The Productivity Mirage
Why new tools often create more work than they save
The history of technology is a history of broken promises regarding efficiency. When the personal computer arrived, the assumption was immediate and universal: software would strip away the drudgery of office life. We expected spreadsheets to replace manual ledgers and word processors to eliminate the slow pace of typewriters. Instead, we entered an era of digital noise. The time saved by a faster way to calculate a budget was immediately consumed by the time spent managing a bloated inbox or navigating a dozen different software interfaces. The computer did not make us more productive; it simply changed the nature of our distractions.
The 1990s Stagnation
Economic data from the late twentieth century provides a sobering reality check. Between 1987 and 1993, despite massive capital investment in computing, business output growth saw almost no meaningful boost from these machines. One economist noted that white-collar productivity had effectively hit a wall. The technology was present, but the way humans worked had not yet adapted to it. We were using high-speed machines to perform low-speed habits. This gap between the capability of a tool and the output of the person using it is where productivity goes to die.
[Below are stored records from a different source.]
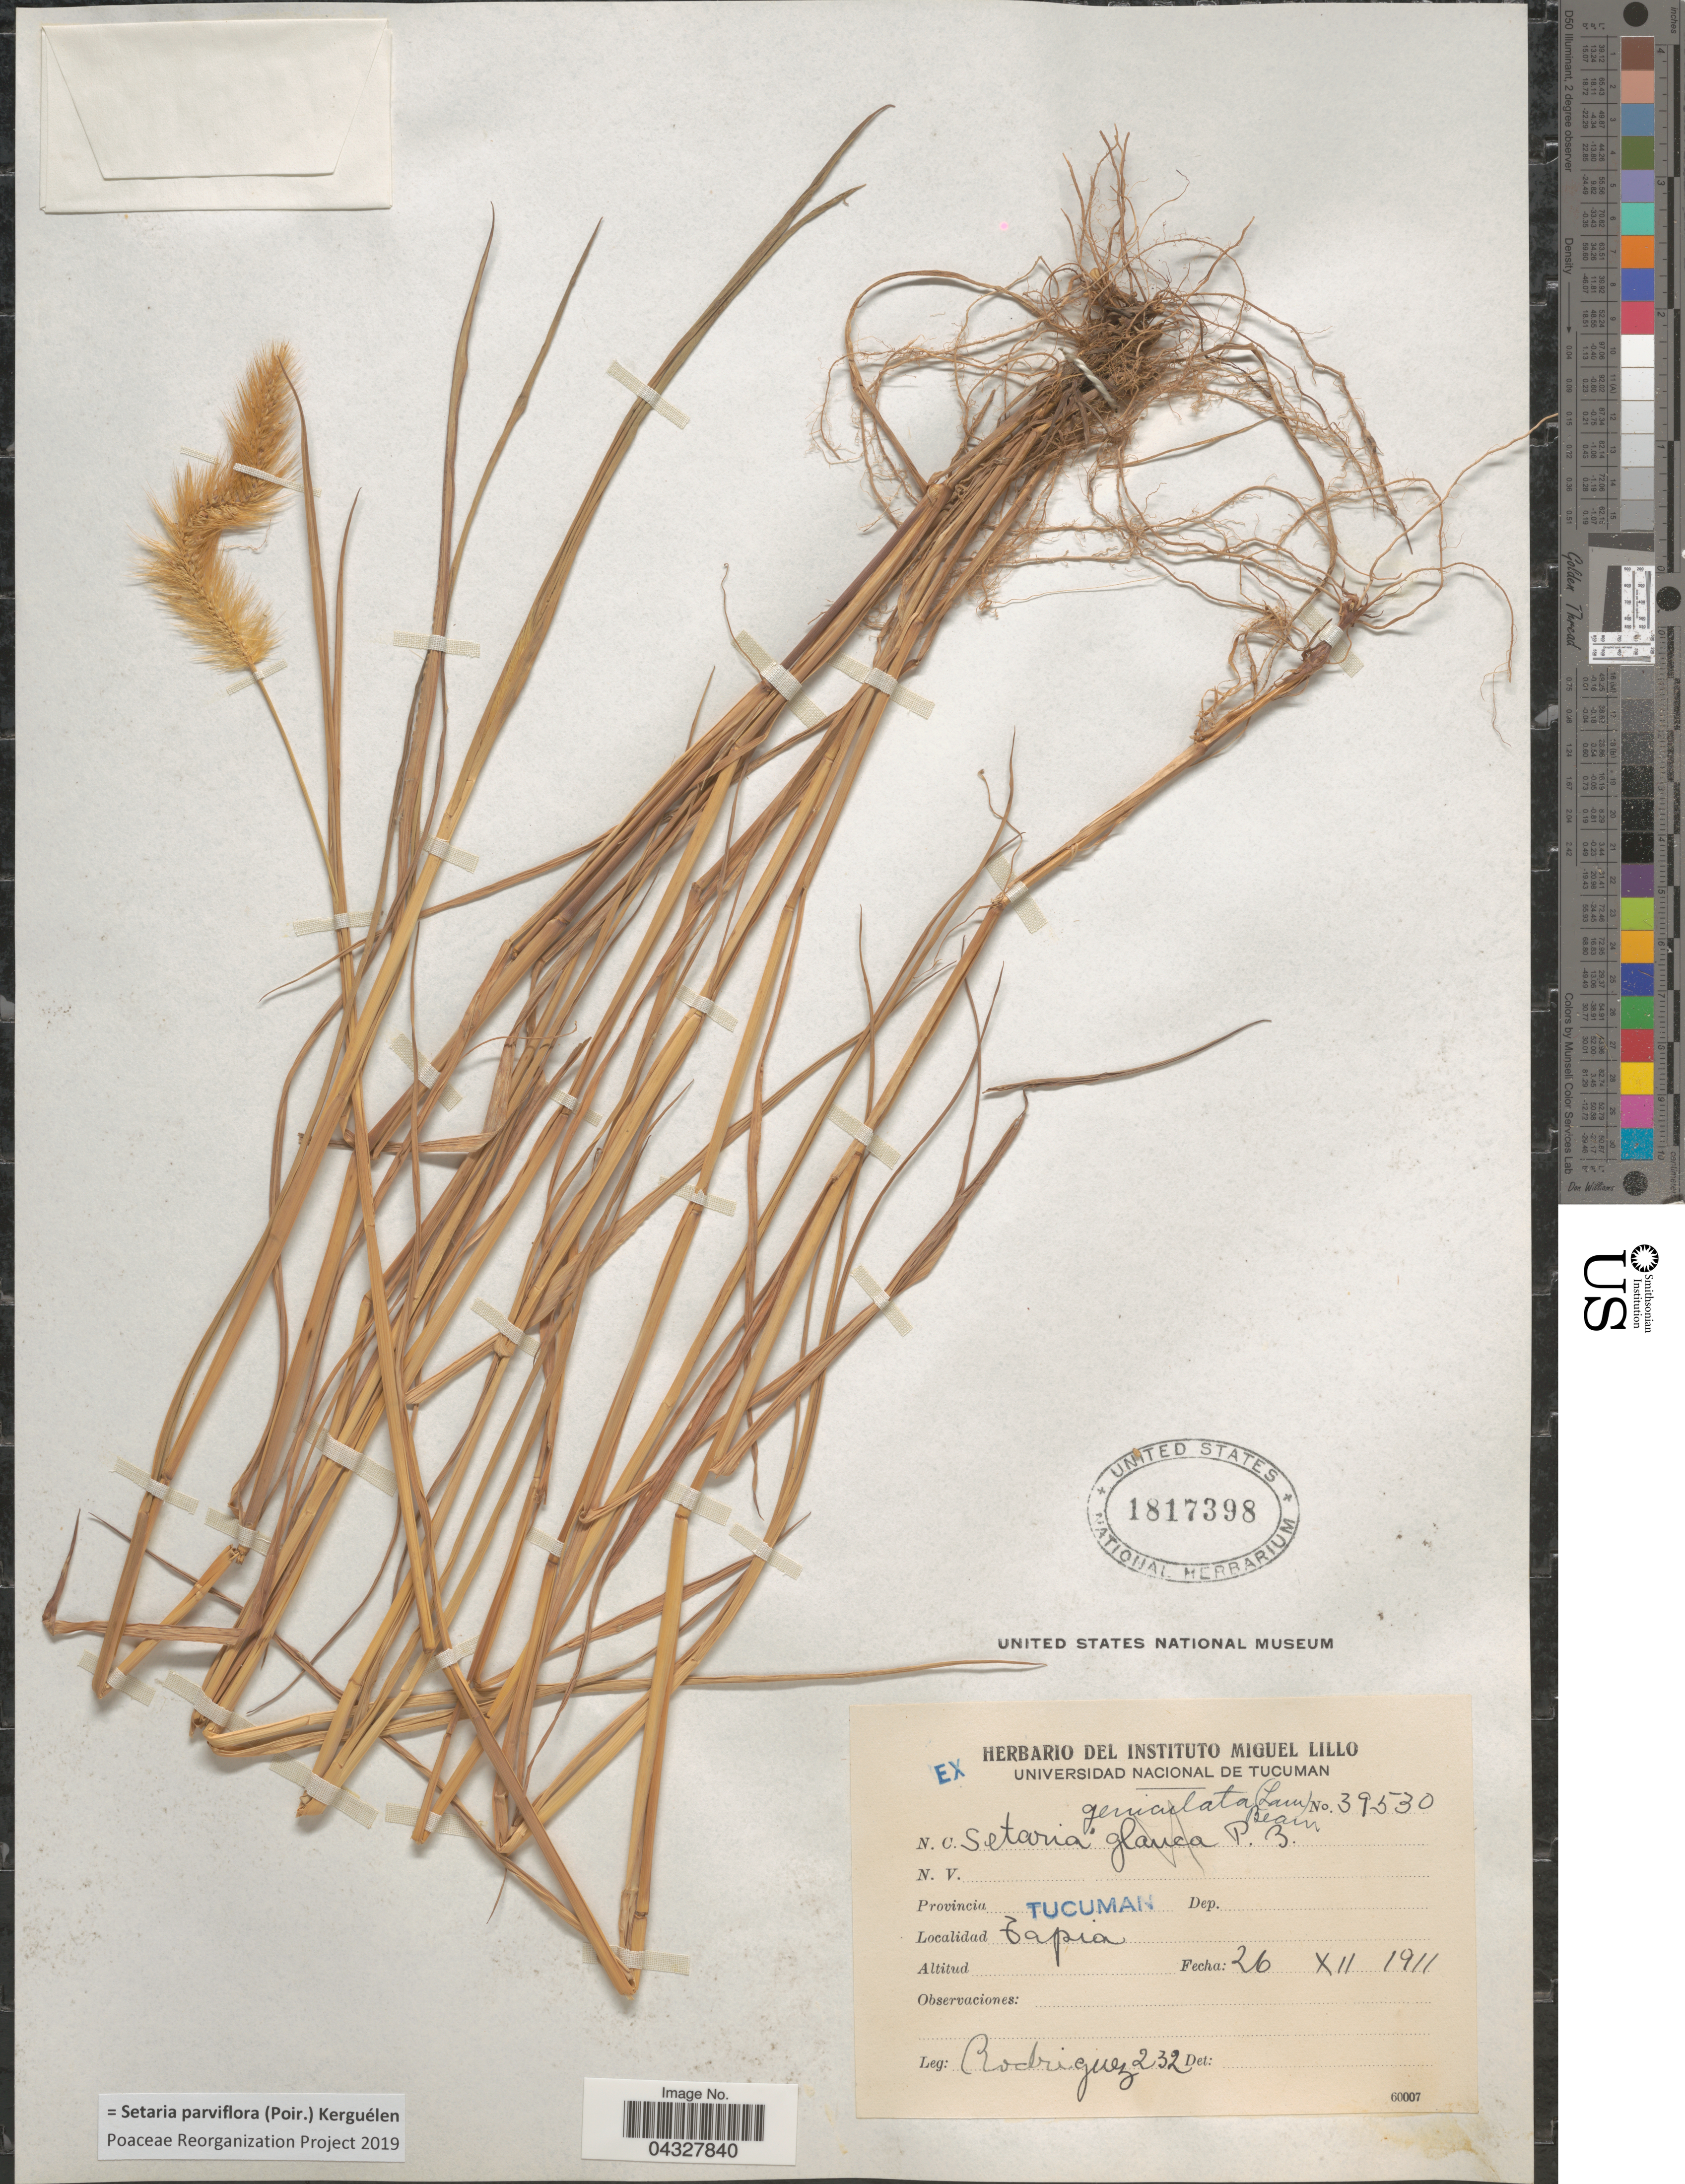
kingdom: Plantae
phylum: Tracheophyta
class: Liliopsida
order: Poales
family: Poaceae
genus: Setaria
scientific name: Setaria parviflora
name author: (Poir.) Kerguélen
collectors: Rodriguez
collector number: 232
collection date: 1911-12-26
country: Argentina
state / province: Tucuman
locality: Tapia.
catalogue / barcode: US 1817398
It is a period of friction where the tool is a burden rather than a lever.
In the digital world, productivity doesn't always match our expectations.
We are currently entering a similar period with artificial intelligence. The ease with which a large language model can draft a memo or write a script is undeniable. However, we must distinguish between ease and efficiency. Making a task easier is not the same as making a person more productive. If an AI allows an employee to write ten times more emails, but the volume of incoming communication also increases tenfold, the net gain is zero. We risk creating a feedback loop where the speed of production merely accelerates the speed of chaos.
- The expansion of task volume to fill saved time
- The cognitive load of managing new toolsets
- The mismatch between tool speed and human decision-making
To avoid this trap, we cannot simply throw more compute at the problem. The steam engine and the power loom changed the physical world because they replaced muscle. AI attempts to replace cognition, which is a much more volatile substrate. Muscle is predictable; thought is not. If we want to see a real return on AI investment, we must redesign our workflows rather than just automating our existing, broken ones. We need to ask not how much more we can do, but what we should stop doing entirely.
Efficiency is not the same as output; automating a bad process only makes it fail faster.